The differences between Clinton’s NAFTA—which Trump called the worst trade deal ever—and the Trump-Lighthizer’s USMCA—of which Trump is very, very, very proud indeed: GREATEST TRADE DEAL EVER!! MAKES AMERICA GREAT!!!!—are either (a) trivial, (b) parts of the Trump-nuked Trans-Pacific Partnership, or (c) changes in auto parts rules of origin that are not on the manufacturers’ wish list and are not really on the United Auto Workers’ wish-list either.
How did this happen? Nobody I communicate with has yet managed to figure this out.
Brad, Brad, Brad. This has been Trump’s best strategy from the start: do something trivial and then market the hell out of it. Sure, there’s not much difference between NAFTA and New NAFTA, but there’s not much difference between Tide and New Tide, either.

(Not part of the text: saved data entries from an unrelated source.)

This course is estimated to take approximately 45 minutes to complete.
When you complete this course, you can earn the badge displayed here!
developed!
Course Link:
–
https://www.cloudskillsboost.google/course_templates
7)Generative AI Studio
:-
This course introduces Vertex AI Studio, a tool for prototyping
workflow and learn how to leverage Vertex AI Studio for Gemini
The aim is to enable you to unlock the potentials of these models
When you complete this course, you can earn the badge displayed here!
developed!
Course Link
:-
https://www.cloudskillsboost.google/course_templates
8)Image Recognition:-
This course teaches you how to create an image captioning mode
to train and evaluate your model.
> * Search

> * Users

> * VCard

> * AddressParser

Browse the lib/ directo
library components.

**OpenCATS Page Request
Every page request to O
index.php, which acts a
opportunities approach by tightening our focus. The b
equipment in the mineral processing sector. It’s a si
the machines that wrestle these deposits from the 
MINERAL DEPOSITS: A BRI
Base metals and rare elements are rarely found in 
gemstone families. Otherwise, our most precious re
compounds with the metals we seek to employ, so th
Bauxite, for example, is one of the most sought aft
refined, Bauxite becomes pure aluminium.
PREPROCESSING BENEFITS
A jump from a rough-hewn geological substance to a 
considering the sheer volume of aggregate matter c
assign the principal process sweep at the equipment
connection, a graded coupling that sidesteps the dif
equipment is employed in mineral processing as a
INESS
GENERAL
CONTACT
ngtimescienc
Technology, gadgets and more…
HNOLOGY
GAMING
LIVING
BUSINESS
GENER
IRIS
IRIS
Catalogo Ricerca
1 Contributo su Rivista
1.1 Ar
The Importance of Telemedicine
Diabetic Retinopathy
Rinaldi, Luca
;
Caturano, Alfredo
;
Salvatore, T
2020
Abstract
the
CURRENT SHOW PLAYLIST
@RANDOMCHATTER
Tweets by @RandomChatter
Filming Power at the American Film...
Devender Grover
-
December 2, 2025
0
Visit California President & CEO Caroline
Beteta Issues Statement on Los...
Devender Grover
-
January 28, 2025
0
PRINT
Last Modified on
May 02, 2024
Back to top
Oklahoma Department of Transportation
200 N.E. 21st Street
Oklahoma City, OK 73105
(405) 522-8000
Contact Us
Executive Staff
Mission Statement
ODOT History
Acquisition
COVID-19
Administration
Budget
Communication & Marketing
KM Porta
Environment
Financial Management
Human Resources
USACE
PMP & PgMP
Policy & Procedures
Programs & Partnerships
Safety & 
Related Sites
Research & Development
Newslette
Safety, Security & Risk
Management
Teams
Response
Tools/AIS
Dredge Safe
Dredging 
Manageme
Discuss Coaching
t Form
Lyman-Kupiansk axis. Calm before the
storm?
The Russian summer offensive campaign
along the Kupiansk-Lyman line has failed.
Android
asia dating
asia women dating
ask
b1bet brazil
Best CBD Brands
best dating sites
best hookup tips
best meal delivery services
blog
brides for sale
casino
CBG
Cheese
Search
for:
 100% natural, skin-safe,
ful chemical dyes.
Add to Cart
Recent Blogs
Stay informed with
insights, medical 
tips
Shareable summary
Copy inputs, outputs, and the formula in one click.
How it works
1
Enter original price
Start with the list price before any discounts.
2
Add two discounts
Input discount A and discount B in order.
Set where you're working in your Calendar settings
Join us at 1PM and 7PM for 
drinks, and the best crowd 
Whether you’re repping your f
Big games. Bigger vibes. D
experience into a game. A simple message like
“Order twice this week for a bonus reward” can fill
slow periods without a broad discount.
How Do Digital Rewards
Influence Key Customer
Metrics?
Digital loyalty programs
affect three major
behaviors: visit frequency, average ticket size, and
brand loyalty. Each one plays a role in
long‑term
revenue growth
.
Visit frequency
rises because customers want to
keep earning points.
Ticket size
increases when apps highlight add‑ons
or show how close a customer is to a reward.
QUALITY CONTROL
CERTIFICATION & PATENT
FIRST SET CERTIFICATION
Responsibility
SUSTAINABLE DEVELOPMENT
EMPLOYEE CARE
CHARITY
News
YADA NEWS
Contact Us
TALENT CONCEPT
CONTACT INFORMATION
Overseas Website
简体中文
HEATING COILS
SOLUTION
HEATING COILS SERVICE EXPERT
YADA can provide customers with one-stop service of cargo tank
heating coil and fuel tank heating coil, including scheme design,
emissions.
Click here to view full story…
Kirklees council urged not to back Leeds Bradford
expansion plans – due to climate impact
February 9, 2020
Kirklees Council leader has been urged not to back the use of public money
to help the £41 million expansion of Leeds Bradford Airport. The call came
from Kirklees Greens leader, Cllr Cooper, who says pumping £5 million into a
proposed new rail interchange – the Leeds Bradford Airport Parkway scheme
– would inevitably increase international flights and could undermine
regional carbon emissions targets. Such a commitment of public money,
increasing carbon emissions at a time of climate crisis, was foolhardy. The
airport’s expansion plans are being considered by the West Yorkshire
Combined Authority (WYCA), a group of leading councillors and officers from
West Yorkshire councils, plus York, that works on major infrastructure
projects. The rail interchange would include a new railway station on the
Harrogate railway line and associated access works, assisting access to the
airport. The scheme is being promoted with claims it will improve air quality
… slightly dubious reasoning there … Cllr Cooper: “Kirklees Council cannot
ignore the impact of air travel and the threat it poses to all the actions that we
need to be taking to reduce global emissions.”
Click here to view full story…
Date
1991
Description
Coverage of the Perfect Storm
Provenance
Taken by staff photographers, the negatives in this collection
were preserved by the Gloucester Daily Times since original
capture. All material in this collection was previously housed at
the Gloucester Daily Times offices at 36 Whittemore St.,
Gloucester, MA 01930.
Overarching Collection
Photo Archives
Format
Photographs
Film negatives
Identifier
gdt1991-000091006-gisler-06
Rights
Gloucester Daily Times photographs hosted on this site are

So what? It’s almost an axiom of marketing that success has no correlation with the intrinsic quality of the product being sold.
Even Trump is probably smart enough to know that he can’t actually solve any of the problems he campaigned on. But he doesn’t care. He just needs something, anything, that allows him to claim victory. That’s plenty for his fans, who believe everything he says.
However, this presents us with a different question: if all Trump needs is a little something, why is he actively sabotaging USMCA? He should be doing his best to bulldoze it over the finish line so that he has his little something. But he’s not. Why?